Un clima de decepción se extiende entre los científicos de la Agencia Espacial Europea (ESA), luego de que la escalada de la guerra entre Rusia y Ucrania postergara sin fecha cierta el envío de un rover a Marte: “Estábamos a dos semanas de mandar todo para comenzar la campaña de lanzamiento, con todo listo, cuando empezó la guerra”.
Desatado el conflicto entre Rusia y Ucrania, la red de cooperación internacional que mantiene la agencia comenzó a temblar y el comunicado posterior de ESA dejaba entrever una crisis aún mayor. “Estamos aplicando plenamente las sanciones impuestas a Rusia por nuestros Estados miembros y evaluando las consecuencias de cada uno de nuestros programas en curso llevados a cabo en cooperación con la agencia espacial estatal rusa Roscosmos”, rezaba el mensaje.
Entre los lanzamientos más ambiciosos para este año estaba el rover Rosalind Franklin, como parte del programa conjunto Exomars, que tenía planeado llegar al planeta rojo el próximo año para recoger muestras con un taladro hasta una profundidad de 2 metros, y luego analizarlas con instrumentos de última generación en un laboratorio a bordo. El objetivo principal es aterrizar el rover en un sitio con un alto potencial para encontrar material orgánico bien conservado, particularmente de la historia muy temprana del planeta.
Rosalind Franklin aterrizaría en lo que los científicos creen que podría haber sido un antiguo océano, cerca del límite donde los canales de las tierras altas del sur de Marte se conectan con las suaves tierras bajas del norte. Se sabe que después de la era inicialmente húmeda en la historia temprana del planeta, las lavas de las erupciones volcánicas cubrieron grandes áreas de Marte, y algunas resistieron la erosión hasta el día de hoy.

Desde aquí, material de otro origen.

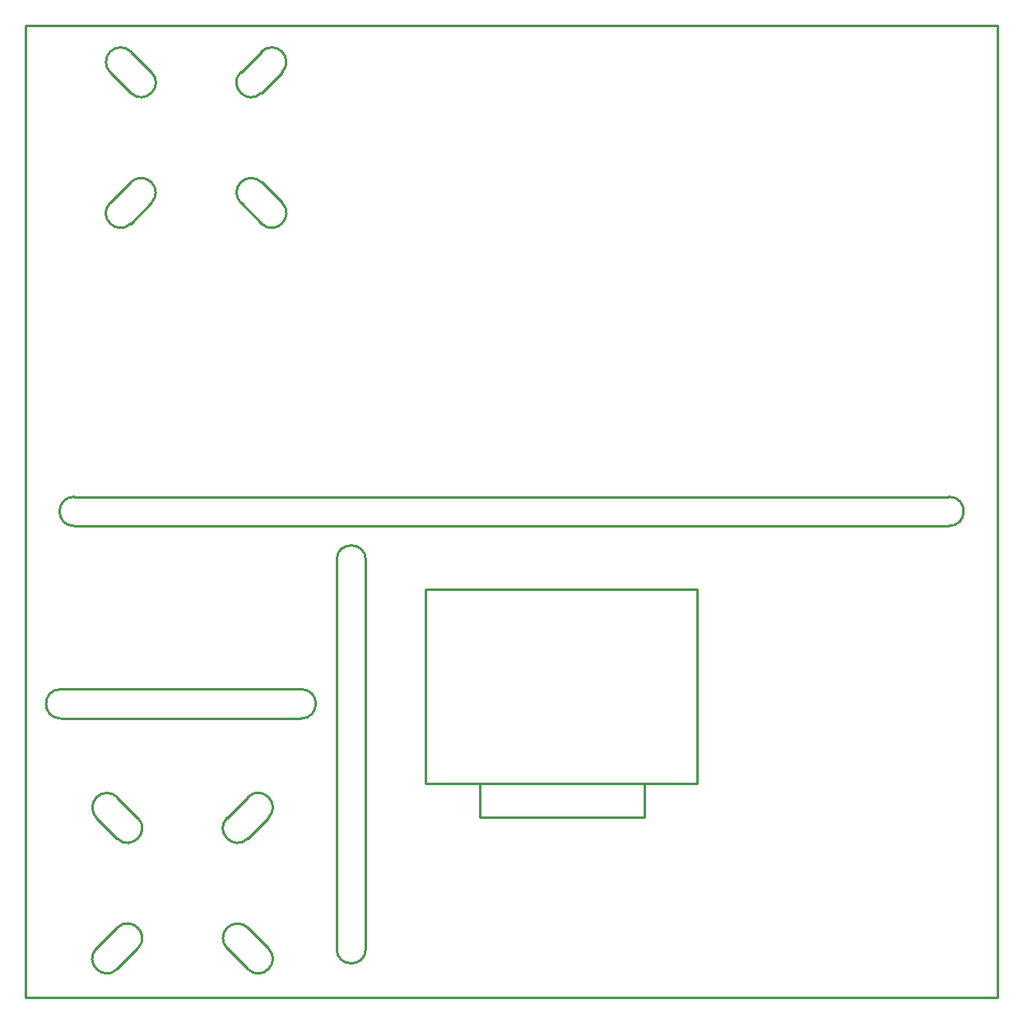
<source format=gko>
G04 Layer: BoardOutline*
G04 EasyEDA v6.1.48, Wed, 22 May 2019 01:04:44 GMT*
G04 0b5e94fe1834435c81e6262c9c592282,60a67b2131f5436da047494d80ae1115,10*
G04 Gerber Generator version 0.2*
G04 Scale: 100 percent, Rotated: No, Reflected: No *
G04 Dimensions in millimeters *
G04 leading zeros omitted , absolute positions ,3 integer and 3 decimal *
%FSLAX33Y33*%
%MOMM*%
G90*
G71D02*

%ADD10C,0.254000*%
G54D10*
G75*
G01X24259Y93055D02*
G02X22137Y95176I-1061J1061D01*
G01*
G01X22137Y95176D02*
G01X24258Y97297D01*
G75*
G01X24259Y97297D02*
G02X26380Y95176I1060J-1060D01*
G01*
G01X26379Y95176D02*
G01X24258Y93054D01*
G01X24258Y93054D02*
G01X24258Y93054D01*
G75*
G01X10824Y79620D02*
G02X8702Y81741I-1061J1061D01*
G01*
G01X8702Y81741D02*
G01X10823Y83862D01*
G75*
G01X10824Y83862D02*
G02X12945Y81741I1060J-1060D01*
G01*
G01X12944Y81741D02*
G01X10823Y79619D01*
G01X10823Y79619D02*
G01X10823Y79619D01*
G75*
G01X26380Y81741D02*
G02X24259Y79620I-1061J-1060D01*
G01*
G01X24258Y79619D02*
G01X22137Y81741D01*
G75*
G01X22138Y81741D02*
G02X24259Y83862I1060J1061D01*
G01*
G01X24258Y83862D02*
G01X26380Y81741D01*
G01X26380Y81741D02*
G01X26380Y81741D01*
G75*
G01X12945Y95176D02*
G02X10824Y93055I-1061J-1060D01*
G01*
G01X10823Y93054D02*
G01X8702Y95176D01*
G75*
G01X8703Y95176D02*
G02X10824Y97297I1060J1061D01*
G01*
G01X10823Y97297D02*
G01X12945Y95176D01*
G01X12945Y95176D02*
G01X12945Y95176D01*
G75*
G01X22859Y16355D02*
G02X20737Y18476I-1061J1061D01*
G01*
G01X20737Y18476D02*
G01X22858Y20597D01*
G75*
G01X22859Y20597D02*
G02X24980Y18476I1060J-1060D01*
G01*
G01X24979Y18476D02*
G01X22858Y16354D01*
G01X22858Y16354D02*
G01X22858Y16354D01*
G75*
G01X9424Y2920D02*
G02X7302Y5041I-1061J1061D01*
G01*
G01X7302Y5041D02*
G01X9423Y7162D01*
G75*
G01X9424Y7162D02*
G02X11545Y5041I1060J-1060D01*
G01*
G01X11544Y5040D02*
G01X9423Y2919D01*
G01X9423Y2919D02*
G01X9423Y2919D01*
G75*
G01X24980Y5041D02*
G02X22859Y2920I-1061J-1061D01*
G01*
G01X22858Y2919D02*
G01X20737Y5040D01*
G75*
G01X20738Y5041D02*
G02X22859Y7162I1060J1061D01*
G01*
G01X22858Y7162D02*
G01X24980Y5041D01*
G01X24980Y5041D02*
G01X24980Y5041D01*
G75*
G01X11545Y18476D02*
G02X9424Y16355I-1061J-1060D01*
G01*
G01X9423Y16354D02*
G01X7302Y18476D01*
G75*
G01X7303Y18476D02*
G02X9424Y20597I1060J1061D01*
G01*
G01X9423Y20597D02*
G01X11545Y18476D01*
G01X11545Y18476D02*
G01X11545Y18476D01*
G75*
G01X5000Y48500D02*
G02X5000Y51500I0J1500D01*
G01*
G01X4999Y51500D02*
G01X94999Y51500D01*
G75*
G01X95000Y51500D02*
G02X95000Y48500I0J-1500D01*
G01*
G01X94999Y48500D02*
G01X4999Y48500D01*
G01X4999Y48500D02*
G01X4999Y48500D01*
G01X41100Y21999D02*
G01X55599Y21999D01*
G01X55599Y21999D02*
G01X69099Y21999D01*
G01X69099Y21999D02*
G01X69099Y31999D01*
G01X69099Y31999D02*
G01X69099Y41999D01*
G01X69099Y41999D02*
G01X55599Y41999D01*
G01X55599Y41999D02*
G01X41100Y41999D01*
G01X41100Y41999D02*
G01X41100Y21999D01*
G01X46700Y18499D02*
G01X46700Y22000D01*
G01X46700Y22000D02*
G01X53699Y22000D01*
G01X53699Y22000D02*
G01X63699Y22000D01*
G01X63699Y22000D02*
G01X63699Y18499D01*
G01X63699Y18499D02*
G01X53700Y18500D01*
G01X53700Y18500D02*
G01X46700Y18499D01*
G75*
G01X35000Y5000D02*
G02X32000Y5000I-1500J0D01*
G01*
G01X31999Y4999D02*
G01X31999Y44999D01*
G75*
G01X32000Y45000D02*
G02X35000Y45000I1500J0D01*
G01*
G01X35000Y44999D02*
G01X35000Y4999D01*
G01X35000Y4999D02*
G01X35000Y4999D01*
G01X0Y100000D02*
G01X100000Y100000D01*
G01X100000Y0D01*
G01X0Y0D01*
G01X0Y100000D01*
G75*
G01X3600Y28700D02*
G02X3600Y31700I0J1500D01*
G01*
G01X3599Y31699D02*
G01X28350Y31699D01*
G75*
G01X28350Y31700D02*
G02X28350Y28700I0J-1500D01*
G01*
G01X28350Y28699D02*
G01X3599Y28699D01*
G01X3599Y28699D02*
G01X3599Y28699D01*

%LPD*%
M00*
M02*

</source>
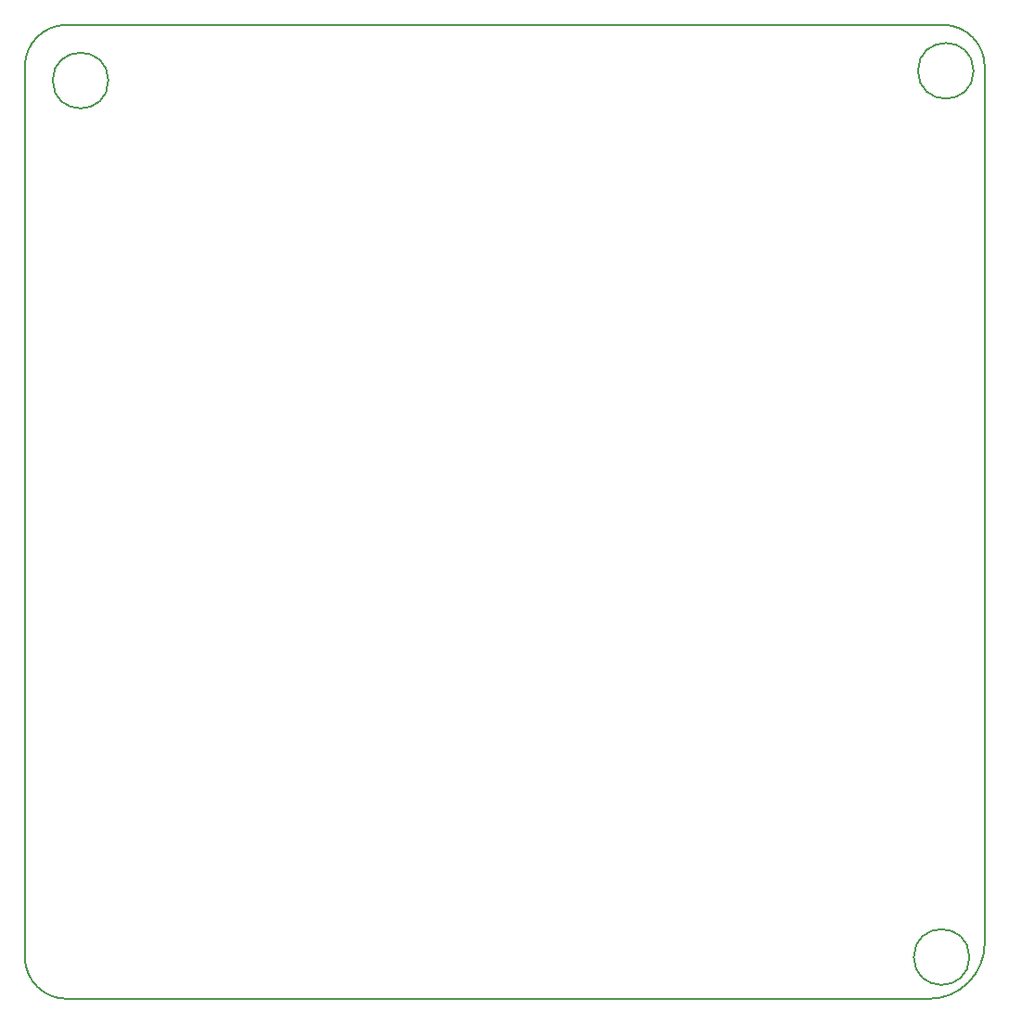
<source format=gbr>
G04 #@! TF.FileFunction,Profile,NP*
%FSLAX46Y46*%
G04 Gerber Fmt 4.6, Leading zero omitted, Abs format (unit mm)*
G04 Created by KiCad (PCBNEW 4.0.7) date 07/24/18 12:57:13*
%MOMM*%
%LPD*%
G01*
G04 APERTURE LIST*
%ADD10C,0.100000*%
%ADD11C,0.150000*%
G04 APERTURE END LIST*
D10*
D11*
X194310000Y-64770000D02*
X194310000Y-66040000D01*
X189230000Y-149860000D02*
X110490000Y-149860000D01*
X106680000Y-144780000D02*
X106680000Y-146050000D01*
X106680000Y-146050000D02*
G75*
G03X110490000Y-149860000I3810000J0D01*
G01*
X110490000Y-60960000D02*
G75*
G03X106680000Y-64770000I0J-3810000D01*
G01*
X194310000Y-64770000D02*
G75*
G03X190500000Y-60960000I-3810000J0D01*
G01*
X189230000Y-149860000D02*
G75*
G03X194310000Y-144780000I0J5080000D01*
G01*
X110490000Y-60960000D02*
X190500000Y-60960000D01*
X106680000Y-144780000D02*
X106680000Y-64770000D01*
X194310000Y-66040000D02*
X194310000Y-144780000D01*
X192913000Y-146050000D02*
G75*
G03X192913000Y-146050000I-2540000J0D01*
G01*
X193294000Y-65151000D02*
G75*
G03X193294000Y-65151000I-2540000J0D01*
G01*
X114300000Y-66040000D02*
G75*
G03X114300000Y-66040000I-2540000J0D01*
G01*
M02*

</source>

Pero la invasión rusa a Ucrania dejó todo en suspenso. Fuentes de la ESA explicaron a C5N.com que es complicado que la misión se lleve a cabo, y el interrogante a futuro se abre aún más: “Todo está proyectado para ir en un cohete Proton-M ruso. Cambiar de lanzador y desarrollar un lander enteramente europeo nos llevaría unos seis años de trabajo. Para ese entonces, los instrumentos ya estarían obsoletos”. La opción más optimista sería una resolución medianamente rápida del conflicto bélico y programar un nuevo en conjunto con Rusia para 2024.
Pero las últimas declaraciones cruzadas y el arsenal de sanciones dispuestas por la Unión Europea contra el gobierno de Vladímir Putin parecen alejar esa posibilidad.
El rover fue bautizado Rosalind Franklin en honor a una destacada investigadora británica. Al momento de anunciarse el nombre, la ESA fundamentó la decisión en que ella había logrado produjo la "mejor imagen de la doble hélice de ADN con rayos X”, y que ese hallazgo “transformó nuestro mundo”. Hoy, como una ironía, el mundo se ve transformado de un día a otro por una guerra que deja en un segundo plano el esfuerzo de largos años de trabajo científico.